Human and Mouse Neuroinflammation Markers in Niemann-Pick Disease, type C1
Stephanie M. Cologna1*, Celine V.M. Cluzeau1*, Nicole M. Yanjanin1, Paul S. Blank2, Michelle
K. Dail1, Stephan Siebel1, Cynthia L. Toth1, Christopher A. Wassif1, Andrew P. Lieberman3 and
Forbes D. Porter1#
1
Program in Developmental Endocrinology and Genetics, Section on Molecular Dysmorphology
NICHD, NIH, DHHS, Bethesda, MD, USA 20892
2
Program in Physical Biology, Section on Membrane & Cellular Biophysics, NICHD, NIH,
DHHS, Bethesda, MD, USA 20892
3
Department of Pathology, University of Michigan, Ann Arbor, MI USA, 48109
* Indicates equal contributions by these authors
#Corresponding Author
Forbes D. Porter, M.D., Ph.D.
PDEGEN, NICHD, NIH, DHHS
Bld. 10, Rm. 9D42
10 Center Dr.
Bethesda, MD 20892
Phone: 301-435-4432
Fax: 301-480-5791
Email: fdporter@mail.nih.gov
Supplemental Figure 1: Validation of mouse inflammation PCR array results in the 7week-old cerebral cortex tissue. In order to validate the results obtained on the PCR array, we
used qPCR to determine the expression pattern of 5 genes in 7-week-old Npc1+/+ (white
columns) and Npc1-/- (black columns) cerebral cortex. Control mice were used as reference
group for the relative quantitation. Mean and standard deviation are shown for each group (N=4).
An unpaired t-test with Welch’s correction, when necessary, was performed to determine the
significance of the difference in means between the log10 values of control and mutant mice
relative quantitation at each age.
Supplemental Figure 2: Weight loss and survival of Npc1 mice with Ccl3 deficiency. Mean
weight measurement for female (a) and male (b) mice of the different genotypes. Numbers of
animals in each group are indicated below each graph. (c) Kaplan-Meier survival curves of mice
of the different genotypes. Age at death was approximated by their age when sacrificed,
corresponding to a 20% weight loss.
Supplemental Figure 3: Validation of human inflammation PCR array results. We used
qPCR to determine the expression pattern of 10 genes in control (open circles) and NPC1
patients (black squares) frontal cortex and cerebellum to validate the results obtained on the PCR
array. Control group was used as reference for the relative quantitation. Mean and standard
deviation are shown for each group (N=4 for cerebellum; N=7 for frontal cortex). An unpaired ttest with Welch’s correction, when necessary, was performed to determine the significance of the
difference in means between the log10 values of control and patient relative quantitation.
Supplemental Figure 4: Cerebrospinal fluid interleukins without altered expression in
NPC1 patients. Log10 transformed concentrations of 6 interleukins in cerebrospinal fluid from
controls (circles) and NPC1 patients (squares). Mean and standard deviation are shown for each
group. An unpaired t-test with Welch’s correction when necessary was performed to determine
the significance of the difference in means between controls and patients.

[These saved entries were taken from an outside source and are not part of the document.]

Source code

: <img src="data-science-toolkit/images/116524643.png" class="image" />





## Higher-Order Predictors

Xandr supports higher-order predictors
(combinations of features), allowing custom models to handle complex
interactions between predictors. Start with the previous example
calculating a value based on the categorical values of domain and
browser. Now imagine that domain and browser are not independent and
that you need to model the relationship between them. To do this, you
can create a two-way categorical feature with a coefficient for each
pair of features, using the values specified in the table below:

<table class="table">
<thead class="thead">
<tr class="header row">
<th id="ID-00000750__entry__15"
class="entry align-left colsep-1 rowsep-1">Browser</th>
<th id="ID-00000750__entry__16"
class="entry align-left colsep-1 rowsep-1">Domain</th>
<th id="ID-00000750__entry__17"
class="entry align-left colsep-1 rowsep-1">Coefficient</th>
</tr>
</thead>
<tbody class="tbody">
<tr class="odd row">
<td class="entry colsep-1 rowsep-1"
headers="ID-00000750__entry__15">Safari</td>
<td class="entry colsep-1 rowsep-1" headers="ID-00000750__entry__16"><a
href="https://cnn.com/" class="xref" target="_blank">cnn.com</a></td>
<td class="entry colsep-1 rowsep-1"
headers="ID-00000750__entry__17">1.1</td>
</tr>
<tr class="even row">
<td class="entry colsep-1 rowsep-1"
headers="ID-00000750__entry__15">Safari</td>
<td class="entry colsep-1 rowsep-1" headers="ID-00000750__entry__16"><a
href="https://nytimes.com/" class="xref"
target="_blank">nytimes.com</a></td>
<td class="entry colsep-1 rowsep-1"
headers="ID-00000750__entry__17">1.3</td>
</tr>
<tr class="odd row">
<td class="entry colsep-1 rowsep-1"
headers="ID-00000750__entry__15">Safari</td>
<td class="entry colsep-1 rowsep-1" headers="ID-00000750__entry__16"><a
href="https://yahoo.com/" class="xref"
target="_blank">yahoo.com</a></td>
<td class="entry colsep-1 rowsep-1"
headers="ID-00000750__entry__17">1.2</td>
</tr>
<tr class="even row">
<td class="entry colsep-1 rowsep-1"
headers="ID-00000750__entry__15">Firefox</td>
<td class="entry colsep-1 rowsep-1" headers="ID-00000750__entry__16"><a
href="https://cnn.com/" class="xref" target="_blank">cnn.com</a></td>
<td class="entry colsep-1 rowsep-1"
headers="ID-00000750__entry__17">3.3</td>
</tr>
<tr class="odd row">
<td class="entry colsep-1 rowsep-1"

Supplemental Figure 5: Cerebrospinal fluid inflammation molecules without altered
expression in NPC1 patients. Log10 transformed concentrations of 4 molecules in
cerebrospinal fluid from controls (circles) and NPC1 patients (squares). Mean and standard
deviation are shown for each group. An unpaired t-test with Welch’s correction when necessary
was performed to determine the significance of the difference in means between controls and
patients.
Supplemental Figure 6: Comparison of CSF levels of inflammation markers with respect to
miglustat treatment. (a, c, e) The group of NPC1 patients was separated between patients
receiving miglustat treatment (triangles) and the ones not receiving it (inverted triangles). Mean
and standard deviation are shown for each group. An unpaired t-test with Welch’s correction
when necessary was performed to determine the significance of the difference in means between
controls and patients. (b, d, f) Percent change in each inflammatory marker CSF concentration
over time after initiation of miglustat treatment for 5 patients.